German Psychologist William Stern expanded on this idea by providing a relative score or a common yardstick of intellectual achievement for people of varying chronological ages. Stern’s device for determining IQ was to divide mental age by chronological age and then multiply that number by 100. A child performing at his or her exact age level would have an IQ of 100.
Since the introduction of the Binet testing system there have been a whole host of other tests that have sprung up : the Stanford-Binet test, the Wechsler Adult Intelligence Scale (or WAIS), the Wechsler Intelligence Scale for Children, the Wechsler Preschool and Primary Scale of Intelligence and various revisions of each. So many variations of the intelligence test have been created that a whole new area of psychology called psychometrics has been created solely to study the statistics of psychological tests. (Psychology : The Science of the Mind and Behavior (Fourth Edition), P. 333). There are several reasons for the variety and quantity of intelligence tests. The first reason is that the standards for measuring adult intelligence versus child intelligence are very different. Fluid intelligence which is the measure of one’s ability to deal with novel problem-solving experiences is what is commonly measured in children. Reasoning abstractly, thinking logically and managing information all affect a child’s IQ score. Crystal intelligence of the ability to apply previously acquired knowledge to current problems is more applicable to adult IQ scores, as adults would have a wealth of knowledge and experience to draw from to answer the test questions.
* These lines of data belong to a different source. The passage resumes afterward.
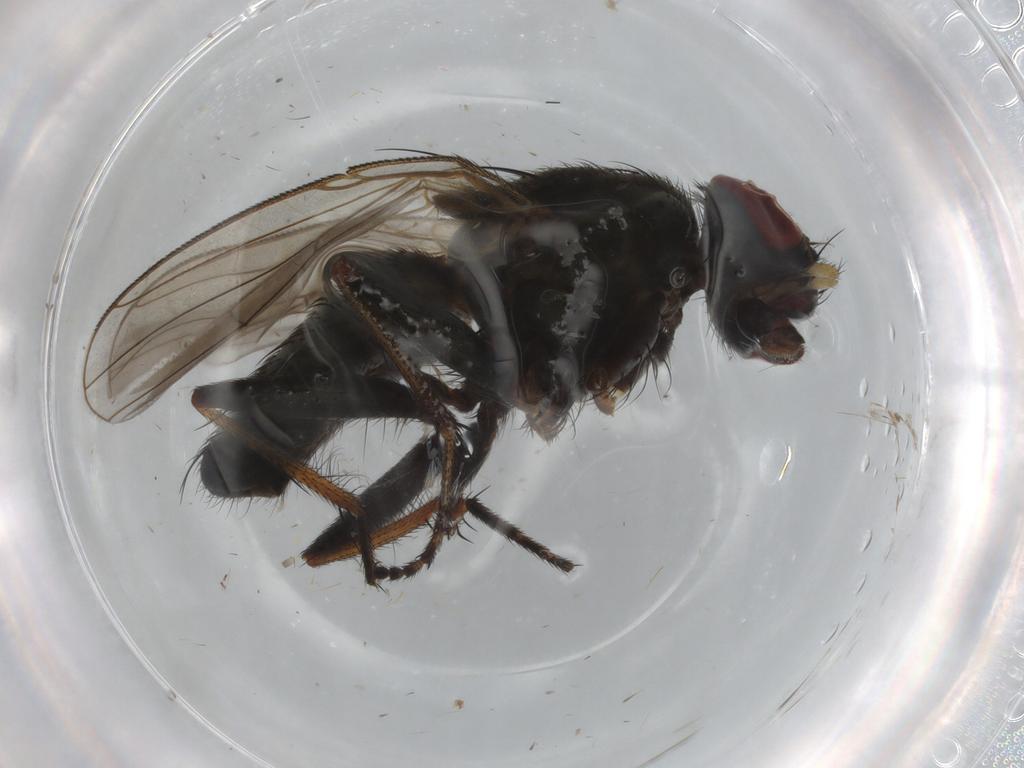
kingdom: Animalia
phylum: Arthropoda
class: Insecta
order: Diptera
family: Muscidae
Intelligence tests have been called into question as researchers reevaluate cultural and language biases present in these tests. IQ tests also measure only very specific abilities(analytical intelligence) while ignoring others (creative and practical intelligence).

Perhaps in the years to come, children will receive an education that does not simply mirror their ability to perform well on written tests but also encourages positive growth and development toward more creative and practical applications of their intellect. This can only be achieved through a greater understanding of what shapes intelligence and how we can best use these measures to benefit humankind.